__Source records__.
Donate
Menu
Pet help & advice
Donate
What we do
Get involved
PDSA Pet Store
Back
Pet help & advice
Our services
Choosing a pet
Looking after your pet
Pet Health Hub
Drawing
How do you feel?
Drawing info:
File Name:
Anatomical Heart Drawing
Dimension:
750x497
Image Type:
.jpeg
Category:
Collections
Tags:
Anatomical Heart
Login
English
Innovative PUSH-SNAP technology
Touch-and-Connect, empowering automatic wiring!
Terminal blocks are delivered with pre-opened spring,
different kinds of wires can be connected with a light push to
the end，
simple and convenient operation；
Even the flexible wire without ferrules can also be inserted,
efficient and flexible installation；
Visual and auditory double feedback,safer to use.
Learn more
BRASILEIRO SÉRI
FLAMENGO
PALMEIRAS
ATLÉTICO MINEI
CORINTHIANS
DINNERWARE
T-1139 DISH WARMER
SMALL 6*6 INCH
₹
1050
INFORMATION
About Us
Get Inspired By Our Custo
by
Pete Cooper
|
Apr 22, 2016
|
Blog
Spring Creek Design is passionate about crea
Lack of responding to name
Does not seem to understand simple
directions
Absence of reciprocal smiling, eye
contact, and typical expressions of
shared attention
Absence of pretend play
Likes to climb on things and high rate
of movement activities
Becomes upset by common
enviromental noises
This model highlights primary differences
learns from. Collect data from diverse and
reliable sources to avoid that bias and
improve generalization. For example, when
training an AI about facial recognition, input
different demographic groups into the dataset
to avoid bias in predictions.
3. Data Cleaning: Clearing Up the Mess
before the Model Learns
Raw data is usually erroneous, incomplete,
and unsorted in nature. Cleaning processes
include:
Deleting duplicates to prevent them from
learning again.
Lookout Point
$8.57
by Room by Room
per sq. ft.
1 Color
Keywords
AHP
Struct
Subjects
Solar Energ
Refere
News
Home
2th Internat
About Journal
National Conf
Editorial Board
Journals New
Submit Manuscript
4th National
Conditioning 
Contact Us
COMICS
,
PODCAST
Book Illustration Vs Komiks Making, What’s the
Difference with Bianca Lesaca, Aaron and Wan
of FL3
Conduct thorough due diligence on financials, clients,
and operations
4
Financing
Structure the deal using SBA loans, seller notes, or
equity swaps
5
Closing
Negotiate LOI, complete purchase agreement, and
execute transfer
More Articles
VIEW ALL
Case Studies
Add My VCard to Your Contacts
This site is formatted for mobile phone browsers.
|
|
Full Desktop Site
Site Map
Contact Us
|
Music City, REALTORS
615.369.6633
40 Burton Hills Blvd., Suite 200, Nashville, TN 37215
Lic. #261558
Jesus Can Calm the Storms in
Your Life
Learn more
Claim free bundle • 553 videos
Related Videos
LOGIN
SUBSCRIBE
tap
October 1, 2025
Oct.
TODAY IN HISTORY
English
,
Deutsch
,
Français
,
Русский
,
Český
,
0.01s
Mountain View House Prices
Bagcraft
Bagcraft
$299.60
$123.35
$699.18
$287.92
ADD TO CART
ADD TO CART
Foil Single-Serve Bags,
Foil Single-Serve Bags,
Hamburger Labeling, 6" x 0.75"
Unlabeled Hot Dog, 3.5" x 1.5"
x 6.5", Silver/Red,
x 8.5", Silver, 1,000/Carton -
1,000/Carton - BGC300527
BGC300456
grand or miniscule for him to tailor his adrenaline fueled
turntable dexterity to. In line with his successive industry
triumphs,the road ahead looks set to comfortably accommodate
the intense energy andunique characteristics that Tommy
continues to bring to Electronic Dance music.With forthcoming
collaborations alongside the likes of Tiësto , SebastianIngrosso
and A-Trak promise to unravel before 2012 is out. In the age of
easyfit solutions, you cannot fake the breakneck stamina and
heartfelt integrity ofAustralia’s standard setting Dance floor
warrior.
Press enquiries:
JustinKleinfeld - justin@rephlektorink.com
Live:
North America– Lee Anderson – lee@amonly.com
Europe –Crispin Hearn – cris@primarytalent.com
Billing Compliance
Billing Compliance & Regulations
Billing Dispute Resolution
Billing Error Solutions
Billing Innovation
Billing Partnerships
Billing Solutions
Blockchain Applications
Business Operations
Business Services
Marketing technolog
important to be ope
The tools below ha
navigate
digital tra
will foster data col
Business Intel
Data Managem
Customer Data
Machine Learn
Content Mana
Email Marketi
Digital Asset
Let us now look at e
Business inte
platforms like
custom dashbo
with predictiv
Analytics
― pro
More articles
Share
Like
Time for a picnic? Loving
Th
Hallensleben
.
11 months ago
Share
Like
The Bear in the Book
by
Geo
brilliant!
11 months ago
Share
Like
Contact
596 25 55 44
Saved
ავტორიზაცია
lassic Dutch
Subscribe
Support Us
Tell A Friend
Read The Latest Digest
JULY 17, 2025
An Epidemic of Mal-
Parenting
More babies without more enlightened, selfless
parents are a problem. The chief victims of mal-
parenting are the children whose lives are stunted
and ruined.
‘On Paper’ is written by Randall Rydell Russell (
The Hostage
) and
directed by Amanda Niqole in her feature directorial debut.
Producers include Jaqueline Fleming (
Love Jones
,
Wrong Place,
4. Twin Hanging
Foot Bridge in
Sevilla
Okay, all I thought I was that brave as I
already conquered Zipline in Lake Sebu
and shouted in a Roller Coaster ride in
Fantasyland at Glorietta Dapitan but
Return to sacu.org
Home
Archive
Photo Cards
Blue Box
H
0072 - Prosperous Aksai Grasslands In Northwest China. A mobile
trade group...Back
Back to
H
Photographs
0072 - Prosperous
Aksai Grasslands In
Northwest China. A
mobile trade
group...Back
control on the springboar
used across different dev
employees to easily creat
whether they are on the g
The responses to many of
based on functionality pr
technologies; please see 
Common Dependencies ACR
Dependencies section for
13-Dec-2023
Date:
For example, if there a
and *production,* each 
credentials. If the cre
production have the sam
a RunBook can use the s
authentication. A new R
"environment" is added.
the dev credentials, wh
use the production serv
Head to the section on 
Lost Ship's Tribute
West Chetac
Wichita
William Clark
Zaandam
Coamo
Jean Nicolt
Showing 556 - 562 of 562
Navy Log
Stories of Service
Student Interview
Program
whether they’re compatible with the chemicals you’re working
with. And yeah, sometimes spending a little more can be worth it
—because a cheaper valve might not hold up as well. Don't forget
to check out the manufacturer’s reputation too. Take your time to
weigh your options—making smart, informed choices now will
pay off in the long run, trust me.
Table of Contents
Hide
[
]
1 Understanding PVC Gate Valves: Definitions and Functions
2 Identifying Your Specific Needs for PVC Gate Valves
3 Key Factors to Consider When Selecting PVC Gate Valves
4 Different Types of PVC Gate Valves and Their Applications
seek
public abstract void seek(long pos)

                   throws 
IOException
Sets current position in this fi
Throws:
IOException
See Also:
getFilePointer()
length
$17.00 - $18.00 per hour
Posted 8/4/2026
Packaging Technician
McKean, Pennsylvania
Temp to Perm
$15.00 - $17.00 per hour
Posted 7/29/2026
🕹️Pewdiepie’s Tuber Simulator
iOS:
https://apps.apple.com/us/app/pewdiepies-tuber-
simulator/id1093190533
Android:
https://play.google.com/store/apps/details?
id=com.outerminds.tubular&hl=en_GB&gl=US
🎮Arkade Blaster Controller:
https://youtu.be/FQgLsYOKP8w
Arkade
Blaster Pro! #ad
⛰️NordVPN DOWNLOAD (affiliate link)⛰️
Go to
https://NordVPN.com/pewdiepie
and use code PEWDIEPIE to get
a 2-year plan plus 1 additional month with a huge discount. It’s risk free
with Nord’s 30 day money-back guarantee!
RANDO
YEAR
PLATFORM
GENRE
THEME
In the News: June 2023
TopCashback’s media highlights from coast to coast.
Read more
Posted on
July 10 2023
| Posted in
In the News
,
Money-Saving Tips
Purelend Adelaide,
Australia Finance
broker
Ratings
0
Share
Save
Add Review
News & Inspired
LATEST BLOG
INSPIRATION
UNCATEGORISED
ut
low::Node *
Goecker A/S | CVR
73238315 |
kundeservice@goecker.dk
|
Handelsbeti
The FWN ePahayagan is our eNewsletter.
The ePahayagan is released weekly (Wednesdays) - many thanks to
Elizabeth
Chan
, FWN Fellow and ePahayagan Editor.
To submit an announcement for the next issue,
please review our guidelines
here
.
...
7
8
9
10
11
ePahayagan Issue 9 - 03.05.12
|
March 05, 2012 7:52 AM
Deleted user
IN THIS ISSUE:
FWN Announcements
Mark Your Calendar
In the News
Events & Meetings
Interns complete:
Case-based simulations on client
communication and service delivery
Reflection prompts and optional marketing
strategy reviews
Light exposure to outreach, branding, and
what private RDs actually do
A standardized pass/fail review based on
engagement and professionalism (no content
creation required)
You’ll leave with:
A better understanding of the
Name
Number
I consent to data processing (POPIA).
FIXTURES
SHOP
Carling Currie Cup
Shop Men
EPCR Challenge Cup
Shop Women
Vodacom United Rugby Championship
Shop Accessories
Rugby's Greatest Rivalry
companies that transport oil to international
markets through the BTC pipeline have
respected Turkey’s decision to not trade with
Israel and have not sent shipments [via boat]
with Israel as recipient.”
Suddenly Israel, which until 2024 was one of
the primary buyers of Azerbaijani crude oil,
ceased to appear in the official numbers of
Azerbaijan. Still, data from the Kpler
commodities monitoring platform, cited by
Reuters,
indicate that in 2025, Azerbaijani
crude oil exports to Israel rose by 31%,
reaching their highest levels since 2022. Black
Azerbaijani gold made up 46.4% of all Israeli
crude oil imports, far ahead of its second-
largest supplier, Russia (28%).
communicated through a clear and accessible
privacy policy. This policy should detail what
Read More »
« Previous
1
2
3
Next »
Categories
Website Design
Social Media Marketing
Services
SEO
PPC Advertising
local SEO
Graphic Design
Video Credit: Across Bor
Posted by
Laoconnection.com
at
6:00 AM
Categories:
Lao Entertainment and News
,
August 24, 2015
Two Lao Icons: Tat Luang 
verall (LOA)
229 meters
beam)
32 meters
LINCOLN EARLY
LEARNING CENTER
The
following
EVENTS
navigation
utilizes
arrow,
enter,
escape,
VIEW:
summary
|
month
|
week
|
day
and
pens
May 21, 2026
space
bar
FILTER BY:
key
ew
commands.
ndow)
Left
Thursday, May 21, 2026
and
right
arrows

__JOB__. Go through the records above line by line and say how many lines include "please", giving only that number.

__WRITTEN RESPONSE__. 2